Stored data:
== Segment start ==

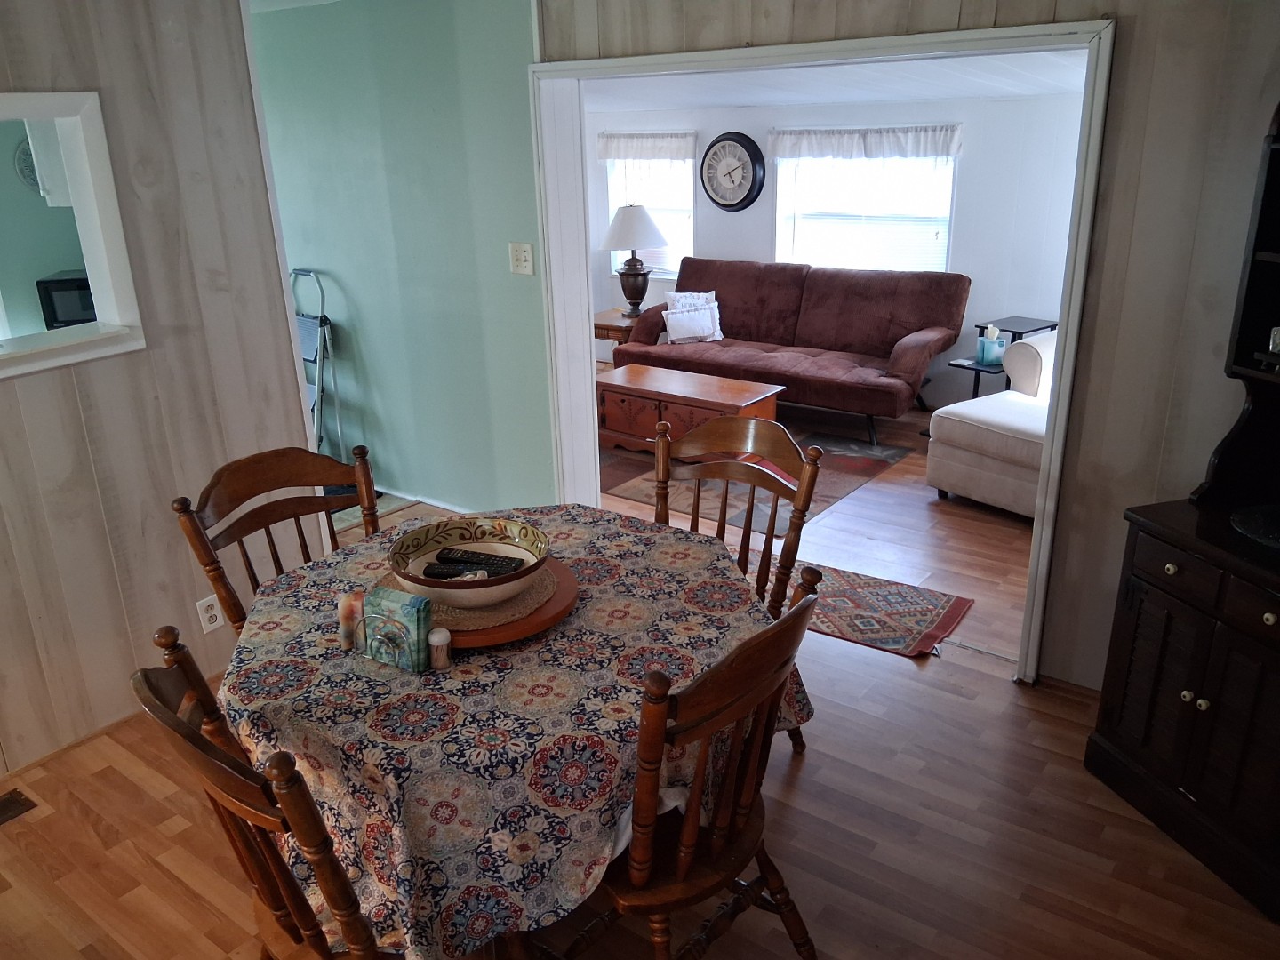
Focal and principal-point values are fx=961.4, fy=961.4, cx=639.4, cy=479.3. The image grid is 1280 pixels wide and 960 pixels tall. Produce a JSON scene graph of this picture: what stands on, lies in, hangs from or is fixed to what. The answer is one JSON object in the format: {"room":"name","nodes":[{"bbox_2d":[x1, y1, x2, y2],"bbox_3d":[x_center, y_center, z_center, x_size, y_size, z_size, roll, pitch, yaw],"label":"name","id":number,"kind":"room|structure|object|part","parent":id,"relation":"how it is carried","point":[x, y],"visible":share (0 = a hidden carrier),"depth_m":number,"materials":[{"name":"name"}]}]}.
{"room":"dining room","nodes":[
{"label":"dining room","id":0,"kind":"room"},
{"bbox_2d":[14,135,41,191],"bbox_3d":[-2.985,-1.577,4.827,0.038,0.320,0.299,13,25,35],"label":"wall clock","id":1,"kind":"object","parent":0,"point":[30,168],"visible":0.45,"depth_m":4.77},
{"bbox_2d":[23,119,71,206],"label":"kitchen cabinet","id":2,"kind":"object","parent":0,"point":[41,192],"visible":0.3,"depth_m":4.69,"materials":[{"name":"white"}]},
{"bbox_2d":[34,269,96,328],"bbox_3d":[-2.723,-0.896,4.850,0.465,0.291,0.340,-6,20,-11],"label":"microwave","id":3,"kind":"object","parent":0,"point":[60,286],"visible":0.43,"depth_m":4.68,"materials":[{"name":"black plastic"}]},
{"bbox_2d":[0,0,319,778],"bbox_3d":[-2.267,-0.088,2.046,0.128,2.414,3.509,13,25,35],"label":"left wall","id":4,"kind":"structure","parent":0,"point":[70,388],"depth_m":2.91,"materials":[{"name":"wood"}]},
{"bbox_2d":[0,88,147,380],"bbox_3d":[-1.948,-0.577,2.452,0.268,0.715,1.182,13,25,35],"label":"pass-through window","id":5,"kind":"structure","parent":4,"relation":"in","point":[91,256],"depth_m":2.80,"materials":[{"name":"white paint"}]},
{"bbox_2d":[195,593,223,633],"bbox_3d":[-1.431,0.448,3.210,0.009,0.118,0.072,13,25,35],"label":"wall socket","id":6,"kind":"object","parent":4,"relation":"attached to","point":[213,625],"visible":0.97,"depth_m":3.20,"materials":[{"name":"white plastic"}]},
{"bbox_2d":[248,0,558,517],"bbox_3d":[-1.523,-1.103,4.824,3.084,2.391,0.133,13,25,35],"label":"green wall","id":7,"kind":"structure","parent":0,"point":[343,264],"depth_m":4.39,"materials":[{"name":"teal paint"}]},
{"bbox_2d":[372,483,480,515],"bbox_3d":[-1.178,0.081,4.903,2.585,0.077,0.016,13,25,35],"label":"baseboard","id":8,"kind":"structure","parent":7,"relation":"attached to","point":[404,496],"depth_m":4.82,"materials":[{"name":"white paint"}]},
{"bbox_2d":[508,241,534,275],"bbox_3d":[-0.495,-0.915,3.991,0.115,0.124,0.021,13,25,35],"label":"light switch","id":9,"kind":"object","parent":7,"relation":"attached to","point":[523,256],"visible":0.98,"depth_m":3.99,"materials":[{"name":"white plastic"}]},
{"bbox_2d":[0,391,1279,959],"bbox_3d":[-0.442,1.146,2.114,5.424,0.093,4.496,13,25,35],"label":"floor","id":10,"kind":"structure","parent":0,"point":[809,778],"depth_m":2.46,"materials":[{"name":"brown wood"}]},
{"bbox_2d":[0,788,37,823],"bbox_3d":[-1.858,0.954,2.626,0.128,0.008,0.320,13,25,35],"label":"floor vent","id":11,"kind":"object","parent":10,"relation":"in","point":[22,805],"visible":0.98,"depth_m":2.71,"materials":[{"name":"brown metal"}]},
{"bbox_2d":[133,628,403,959],"bbox_3d":[-0.484,0.725,1.711,0.562,0.983,0.496,-18,26,-38],"label":"dining chair","id":12,"kind":"object","parent":10,"relation":"on","point":[160,711],"visible":0.74,"depth_m":1.48,"materials":[{"name":"brown wood"}]},
{"bbox_2d":[172,441,381,636],"bbox_3d":[-0.792,0.446,2.534,0.556,0.996,0.503,13,25,35],"label":"dining chair","id":13,"kind":"object","parent":10,"relation":"on","point":[252,493],"visible":0.33,"depth_m":2.53,"materials":[{"name":"brown wood"}]},
{"bbox_2d":[288,266,345,457],"bbox_3d":[-1.792,-0.484,4.921,0.472,1.142,0.447,13,25,35],"label":"step ladder","id":14,"kind":"object","parent":10,"relation":"on","point":[314,358],"visible":0.46,"depth_m":4.87,"materials":[{"name":"metal"}]},
{"bbox_2d":[214,504,811,959],"bbox_3d":[-0.293,0.613,2.273,1.263,0.689,1.247,13,25,35],"label":"dining table","id":15,"kind":"object","parent":10,"relation":"on","point":[327,571],"visible":0.73,"depth_m":1.76,"materials":[{"name":"fabric"}]},
{"bbox_2d":[336,591,364,649],"bbox_3d":[-0.594,0.289,1.989,0.055,0.108,0.054,13,25,35],"label":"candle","id":16,"kind":"object","parent":15,"relation":"on","point":[348,612],"visible":0.81,"depth_m":1.97,"materials":[{"name":"wax"}]},
{"bbox_2d":[358,584,432,671],"bbox_3d":[-0.481,0.292,1.904,0.143,0.137,0.057,8,22,25],"label":"napkin holder","id":17,"kind":"object","parent":15,"relation":"on","point":[404,606],"visible":0.99,"depth_m":1.88,"materials":[{"name":"silver metal"}]},
{"bbox_2d":[427,625,451,668],"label":"toothpick holder","id":18,"kind":"object","parent":15,"relation":"on","point":[436,638],"visible":1,"depth_m":1.89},
{"bbox_2d":[376,560,576,648],"bbox_3d":[-0.362,0.260,2.143,0.443,0.039,0.437,13,25,35],"label":"lazy susan","id":19,"kind":"object","parent":15,"relation":"on","point":[536,620],"visible":0.31,"depth_m":2.01,"materials":[{"name":"brown wood"}]},
{"bbox_2d":[409,556,557,631],"bbox_3d":[-0.366,0.238,2.124,0.362,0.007,0.357,13,25,35],"label":"woven placemat","id":20,"kind":"object","parent":19,"relation":"on","point":[531,593],"visible":0.41,"depth_m":2.04,"materials":[{"name":"beige wicker"}]},
{"bbox_2d":[389,516,550,607],"bbox_3d":[-0.367,0.186,2.111,0.348,0.110,0.350,13,25,35],"label":"bowl","id":21,"kind":"object","parent":20,"relation":"on","point":[417,533],"visible":0.83,"depth_m":2.15,"materials":[{"name":"ceramic"}]},
{"bbox_2d":[424,557,504,579],"bbox_3d":[-0.385,0.198,2.099,0.172,0.025,0.044,1,20,7],"label":"remote control","id":22,"kind":"object","parent":21,"relation":"in","point":[433,573],"visible":0.9,"depth_m":2.09,"materials":[{"name":"black plastic"}]},
{"bbox_2d":[433,547,525,574],"bbox_3d":[-0.348,0.178,2.133,0.203,0.023,0.048,5,21,17],"label":"remote control","id":23,"kind":"object","parent":21,"relation":"in","point":[444,560],"visible":0.93,"depth_m":2.12,"materials":[{"name":"black plastic"}]},
{"bbox_2d":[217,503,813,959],"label":"tablecloth","id":24,"kind":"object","parent":15,"relation":"on","point":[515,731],"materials":[{"name":"multicoloured fabric"}]},
{"bbox_2d":[592,308,638,357],"bbox_3d":[-0.136,-0.988,7.208,0.558,0.492,0.556,13,25,35],"label":"end table","id":25,"kind":"object","parent":10,"relation":"on","point":[608,324],"visible":0.3,"depth_m":6.95,"materials":[{"name":"brown wood"}]},
{"bbox_2d":[600,203,669,319],"bbox_3d":[-0.038,-1.589,6.984,0.487,0.795,0.490,13,25,35],"label":"table lamp","id":26,"kind":"object","parent":25,"relation":"on","point":[629,264],"visible":1,"depth_m":6.81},
{"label":"lamp shade","id":27,"kind":"part","parent":26,"relation":"part of","materials":[{"name":"white fabric"}]},
{"bbox_2d":[551,566,823,959],"bbox_3d":[0.045,0.647,1.895,0.559,0.991,0.501,13,25,35],"label":"dining chair","id":28,"kind":"object","parent":10,"relation":"on","point":[684,837],"visible":0.82,"depth_m":1.76,"materials":[{"name":"brown wood"}]},
{"bbox_2d":[654,409,823,752],"bbox_3d":[0.172,0.363,2.699,0.504,0.989,0.563,13,25,35],"label":"dining chair","id":29,"kind":"object","parent":10,"relation":"on","point":[727,436],"visible":0.41,"depth_m":2.74,"materials":[{"name":"brown wood"}]},
{"bbox_2d":[601,418,915,527],"bbox_3d":[0.308,-0.195,5.696,2.208,0.011,1.773,13,25,35],"label":"area rug","id":30,"kind":"object","parent":10,"relation":"on","point":[892,458],"visible":0.44,"depth_m":5.26,"materials":[{"name":"carpet"}]},
{"bbox_2d":[594,363,785,458],"bbox_3d":[0.233,-0.356,5.522,1.100,0.383,0.532,13,25,35],"label":"coffee table","id":31,"kind":"object","parent":30,"relation":"on","point":[663,380],"visible":0.77,"depth_m":5.35,"materials":[{"name":"brown wood"}]},
{"bbox_2d":[615,258,968,447],"bbox_3d":[0.953,-0.901,6.232,2.143,0.897,0.941,13,25,35],"label":"sofa","id":32,"kind":"object","parent":10,"relation":"on","point":[820,305],"visible":0.93,"depth_m":6.00,"materials":[{"name":"brown fabric"}]},
{"bbox_2d":[663,290,723,343],"bbox_3d":[0.360,-1.086,6.412,0.375,0.325,0.217,-10,22,-19],"label":"throw pillow","id":33,"kind":"object","parent":32,"relation":"on","point":[706,332],"visible":0.97,"depth_m":6.37,"materials":[{"name":"white fabric"}]},
{"bbox_2d":[757,559,975,658],"bbox_3d":[0.687,0.459,3.818,1.117,0.009,0.549,13,25,35],"label":"rug","id":34,"kind":"object","parent":10,"relation":"on","point":[939,609],"visible":0.64,"depth_m":3.68,"materials":[{"name":"carpet"}]},
{"bbox_2d":[927,331,1057,520],"bbox_3d":[2.104,-0.301,4.630,1.018,0.821,0.985,-15,24,-33],"label":"white armchair","id":35,"kind":"object","parent":10,"relation":"on","point":[995,404],"visible":0.39,"depth_m":4.56,"materials":[{"name":"white fabric"}]},
{"bbox_2d":[952,315,1060,398],"bbox_3d":[2.158,-0.599,5.728,0.514,0.650,0.406,-16,24,-34],"label":"side table","id":36,"kind":"object","parent":10,"relation":"on","point":[1037,329],"visible":0.37,"depth_m":5.65,"materials":[{"name":"black metal"}]},
{"bbox_2d":[976,325,1007,364],"bbox_3d":[2.048,-0.791,5.580,0.142,0.204,0.141,13,25,35],"label":"tissue box","id":37,"kind":"object","parent":36,"relation":"on","point":[989,345],"visible":0.99,"depth_m":5.54,"materials":[{"name":"blue cardboard"}]},
{"bbox_2d":[1087,104,1279,925],"bbox_3d":[1.584,0.029,2.158,0.489,1.939,0.800,-7,21,-15],"label":"hutch","id":38,"kind":"object","parent":10,"relation":"on","point":[1196,724],"visible":0.99,"depth_m":2.35,"materials":[{"name":"wood"}]},
{"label":"knob","id":39,"kind":"part","parent":38,"relation":"part of","materials":[{"name":"metal"}]},
{"bbox_2d":[1231,504,1279,549],"bbox_3d":[1.578,0.119,2.286,0.296,0.023,0.303,-8,21,-17],"label":"black plate","id":40,"kind":"object","parent":38,"relation":"on","point":[1241,517],"visible":1,"depth_m":2.33,"materials":[{"name":"black"}]},
{"bbox_2d":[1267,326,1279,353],"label":"glass","id":41,"kind":"object","parent":38,"relation":"in","point":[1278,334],"visible":1,"depth_m":2.28,"materials":[{"name":"glass"}]},
{"bbox_2d":[579,48,1093,111],"bbox_3d":[0.573,-2.150,5.079,4.971,0.132,2.892,13,25,35],"label":"living room ceiling","id":42,"kind":"structure","parent":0,"point":[751,98],"depth_m":5.28,"materials":[{"name":"white paint"}]},
{"bbox_2d":[584,85,1089,410],"bbox_3d":[1.454,-1.581,6.503,4.922,1.993,0.134,13,25,35],"label":"living room wall","id":43,"kind":"structure","parent":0,"point":[722,221],"depth_m":5.98,"materials":[{"name":"white paint"}]},
{"bbox_2d":[595,131,698,160],"bbox_3d":[0.042,-2.419,6.993,0.880,0.206,0.074,13,25,35],"label":"valance","id":44,"kind":"object","parent":43,"relation":"attached to","point":[608,154],"visible":0.9,"depth_m":6.97,"materials":[{"name":"white fabric"}]},
{"bbox_2d":[606,152,695,275],"bbox_3d":[0.108,-2.074,7.313,0.820,1.157,0.139,13,25,35],"label":"window","id":45,"kind":"structure","parent":43,"relation":"in","point":[687,205],"depth_m":7.32,"materials":[{"name":"white glass"}]},
{"bbox_2d":[699,131,766,210],"bbox_3d":[0.640,-2.153,6.736,0.499,0.542,0.064,13,25,35],"label":"wall clock","id":46,"kind":"object","parent":43,"relation":"attached to","point":[754,173],"visible":0.99,"depth_m":6.71,"materials":[{"name":"black"}]},
{"bbox_2d":[767,123,962,159],"bbox_3d":[1.386,-2.127,6.091,1.346,0.199,0.077,13,25,35],"label":"valance","id":47,"kind":"object","parent":43,"relation":"attached to","point":[790,154],"visible":0.98,"depth_m":6.05,"materials":[{"name":"white fabric"}]},
{"bbox_2d":[773,151,959,270],"bbox_3d":[1.472,-1.795,6.288,1.249,1.144,0.136,13,25,35],"label":"window","id":48,"kind":"structure","parent":43,"relation":"in","point":[865,165],"depth_m":6.31,"materials":[{"name":"white glass"}]},
{"bbox_2d":[536,0,1279,697],"bbox_3d":[1.239,-0.484,2.873,4.140,2.390,0.143,13,25,35],"label":"paneled wall","id":49,"kind":"structure","parent":0,"point":[1098,353],"depth_m":2.70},
{"bbox_2d":[529,16,1116,684],"bbox_3d":[0.493,-0.495,3.537,2.101,2.011,0.290,13,25,35],"label":"door frame","id":50,"kind":"structure","parent":49,"relation":"attached to","point":[1037,568],"depth_m":3.30,"materials":[{"name":"white paint"}]}
]}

== Segment end ==

## What is being asked:
Filter the records for the word "clock" and show every line that has it.

## Task result:
{"bbox_2d":[14,135,41,191],"bbox_3d":[-2.985,-1.577,4.827,0.038,0.320,0.299,13,25,35],"label":"wall clock","id":1,"kind":"object","parent":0,"point":[30,168],"visible":0.45,"depth_m":4.77},
{"bbox_2d":[699,131,766,210],"bbox_3d":[0.640,-2.153,6.736,0.499,0.542,0.064,13,25,35],"label":"wall clock","id":46,"kind":"object","parent":43,"relation":"attached to","point":[754,173],"visible":0.99,"depth_m":6.71,"materials":[{"name":"black"}]},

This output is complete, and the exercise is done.